_Task brief_
Only the lines from the one that contains "114 Helfer (n 113) 125." through the final line of the entries should be repeated, exactly as written.

Saved data entries
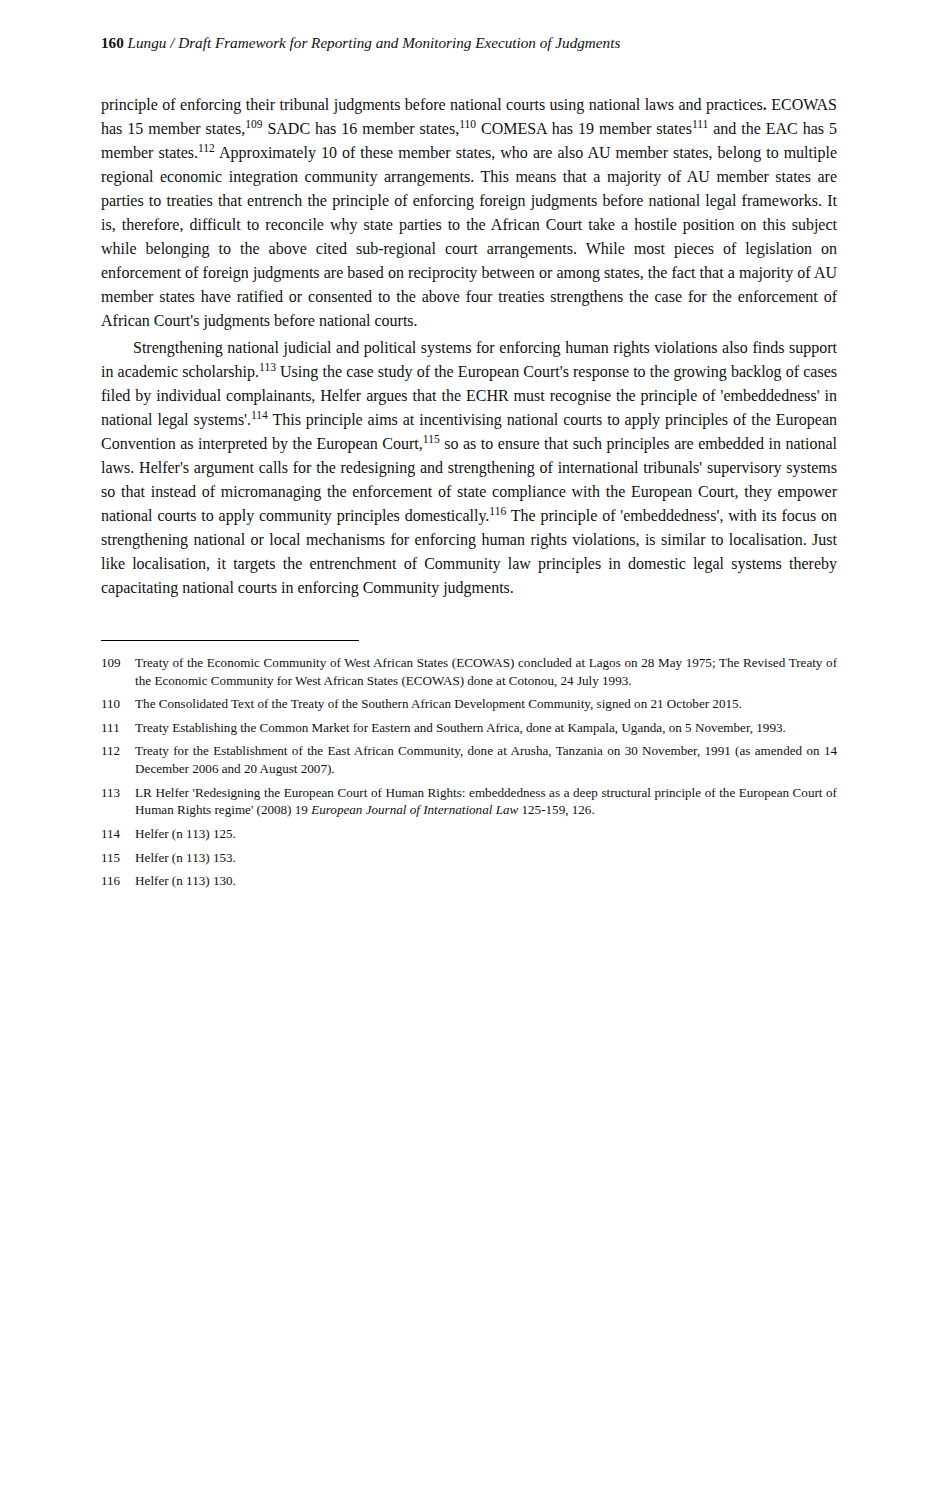160 Lungu / Draft Framework for Reporting and Monitoring Execution of Judgments
principle of enforcing their tribunal judgments before national courts using national laws and practices. ECOWAS has 15 member states,109 SADC has 16 member states,110 COMESA has 19 member states111 and the EAC has 5 member states.112 Approximately 10 of these member states, who are also AU member states, belong to multiple regional economic integration community arrangements. This means that a majority of AU member states are parties to treaties that entrench the principle of enforcing foreign judgments before national legal frameworks. It is, therefore, difficult to reconcile why state parties to the African Court take a hostile position on this subject while belonging to the above cited sub-regional court arrangements. While most pieces of legislation on enforcement of foreign judgments are based on reciprocity between or among states, the fact that a majority of AU member states have ratified or consented to the above four treaties strengthens the case for the enforcement of African Court's judgments before national courts.
Strengthening national judicial and political systems for enforcing human rights violations also finds support in academic scholarship.113 Using the case study of the European Court's response to the growing backlog of cases filed by individual complainants, Helfer argues that the ECHR must recognise the principle of 'embeddedness' in national legal systems'.114 This principle aims at incentivising national courts to apply principles of the European Convention as interpreted by the European Court,115 so as to ensure that such principles are embedded in national laws. Helfer's argument calls for the redesigning and strengthening of international tribunals' supervisory systems so that instead of micromanaging the enforcement of state compliance with the European Court, they empower national courts to apply community principles domestically.116 The principle of 'embeddedness', with its focus on strengthening national or local mechanisms for enforcing human rights violations, is similar to localisation. Just like localisation, it targets the entrenchment of Community law principles in domestic legal systems thereby capacitating national courts in enforcing Community judgments.
109 Treaty of the Economic Community of West African States (ECOWAS) concluded at Lagos on 28 May 1975; The Revised Treaty of the Economic Community for West African States (ECOWAS) done at Cotonou, 24 July 1993.
110 The Consolidated Text of the Treaty of the Southern African Development Community, signed on 21 October 2015.
111 Treaty Establishing the Common Market for Eastern and Southern Africa, done at Kampala, Uganda, on 5 November, 1993.
112 Treaty for the Establishment of the East African Community, done at Arusha, Tanzania on 30 November, 1991 (as amended on 14 December 2006 and 20 August 2007).
113 LR Helfer 'Redesigning the European Court of Human Rights: embeddedness as a deep structural principle of the European Court of Human Rights regime' (2008) 19 European Journal of International Law 125-159, 126.
114 Helfer (n 113) 125.
115 Helfer (n 113) 153.
116 Helfer (n 113) 130.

_Task response_
114 Helfer (n 113) 125.
115 Helfer (n 113) 153.
116 Helfer (n 113) 130.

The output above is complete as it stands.